The triggering event and a material weakness
The 8-K ties the impairment to a previously disclosed program event. The incremental goodwill impairment charge, the filing states, relates to the stop-work order and subsequent termination for convenience of the company's agreement with the U.S. Government for delivery of BADGER phased array antenna systems supporting the Satellite Communication Augmentation Resource (SCAR) program, which the company identified as the triggering event for the initial impairment analysis. The filing adds that the incremental charge does not relate to updated estimates of the Space unit's long-term cash flows and that no subsequent triggering event has been identified. That distinction is one the filing draws deliberately: the correction is a mechanical fix to how the carrying value was assembled for the test, not a fresh write-down driven by a deterioration in the Space unit's outlook. The original impairment was already disclosed as flowing from the SCAR stop-work and termination for convenience; the restatement increases the size of that same charge because the carrying value against which fair value was measured had been understated.
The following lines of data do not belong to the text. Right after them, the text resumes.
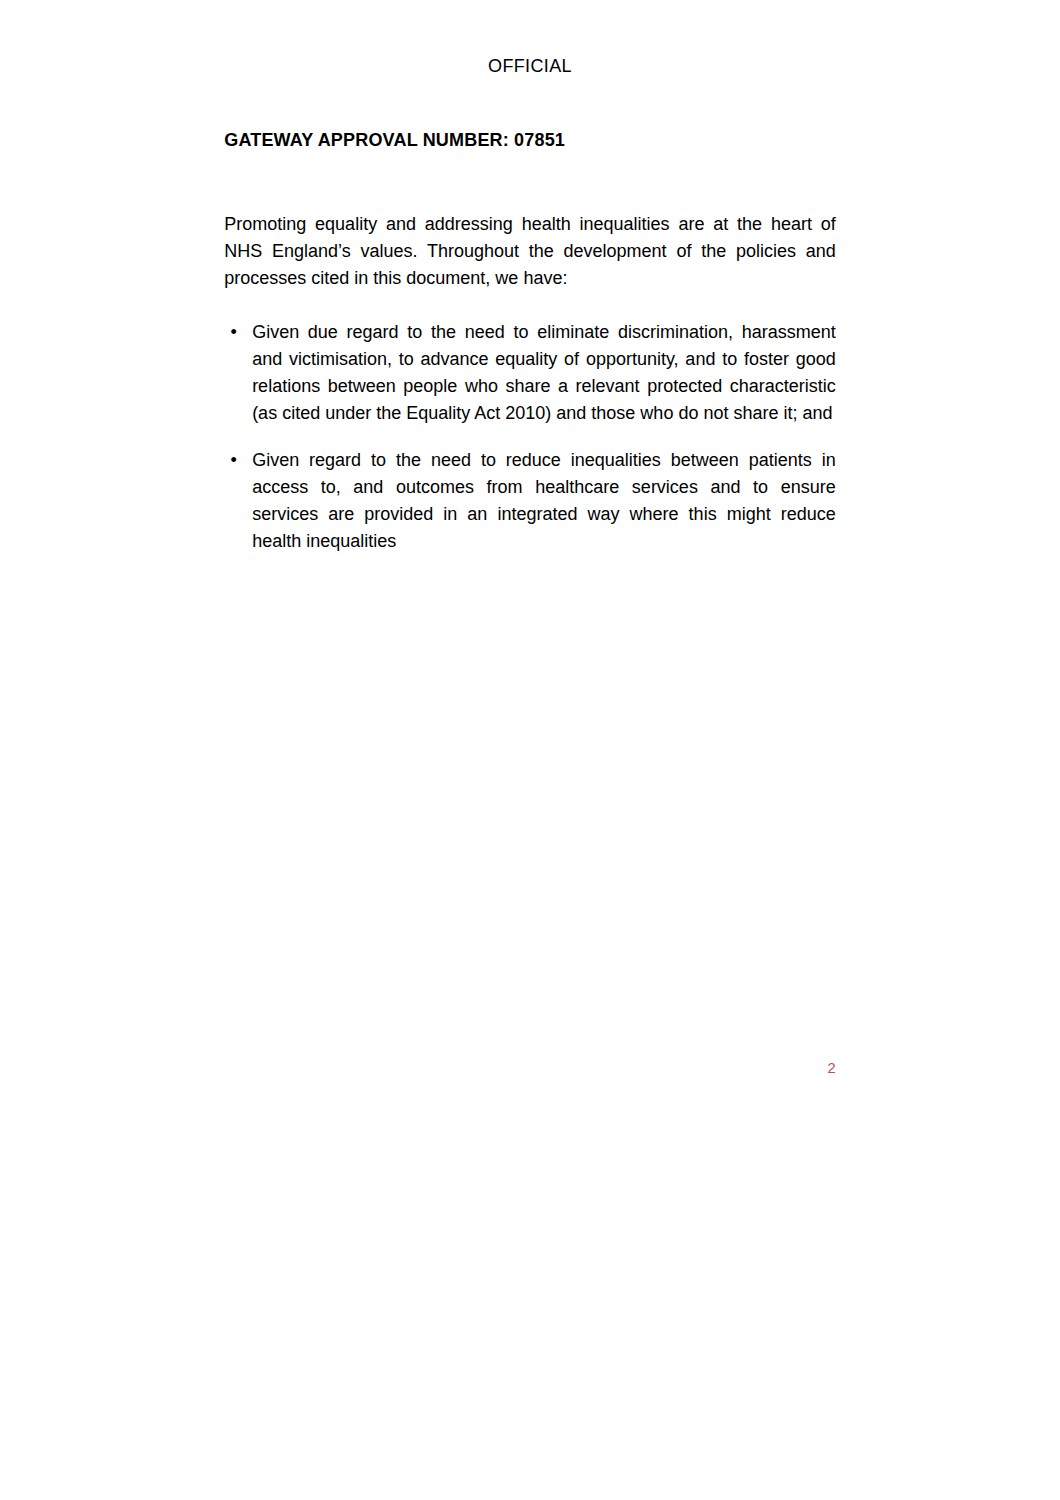OFFICIAL
GATEWAY APPROVAL NUMBER: 07851
Promoting equality and addressing health inequalities are at the heart of NHS England’s values. Throughout the development of the policies and processes cited in this document, we have:
Given due regard to the need to eliminate discrimination, harassment and victimisation, to advance equality of opportunity, and to foster good relations between people who share a relevant protected characteristic (as cited under the Equality Act 2010) and those who do not share it; and
Given regard to the need to reduce inequalities between patients in access to, and outcomes from healthcare services and to ensure services are provided in an integrated way where this might reduce health inequalities
2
Alongside the restatement, management re-evaluated the company's disclosure controls and procedures as of January 31, 2026 and determined that the error and related restatements were the result of a newly identified material weakness in internal control over financial reporting relating to the preparation and review of the goodwill impairment analysis. As a result, the filing states, the disclosure controls and procedures as of that date were ineffective, and the company's prior evaluation of those controls should no longer be relied upon. The 8-K notes that management and the audit committee discussed the matters with Deloitte & Touche LLP, the company's independent registered public accounting firm. The filing directs investors to rely only on the financial information for the affected period in the Form 10-Q/A and future filings, and not on the original 10-Q or related earnings releases and investor presentations covering the period.
The 8-K also reports, under Item 5.02, board changes that the filing states are unrelated to the accounting matter. On June 16, 2026, directors David Wodlinger and Henry Albers each gave notice of resignation from the board effective June 17; both noted in their letters that the decision was not the result of any disagreement with management on any matter relating to the company's operations, policies or practices. Both had been appointed in May 2025 as designees of Arlington Capital Partners V and VI under a November 2024 Shareholder's Agreement; the filing states the shareholder retains the right to designate two successor directors, had not done so as of the report date, and that the board now consists of eight directors. Taken together, the document records what the company has corrected, the dollar magnitude of the correction, the control deficiency it identified, and where investors should now look for the reliable figures.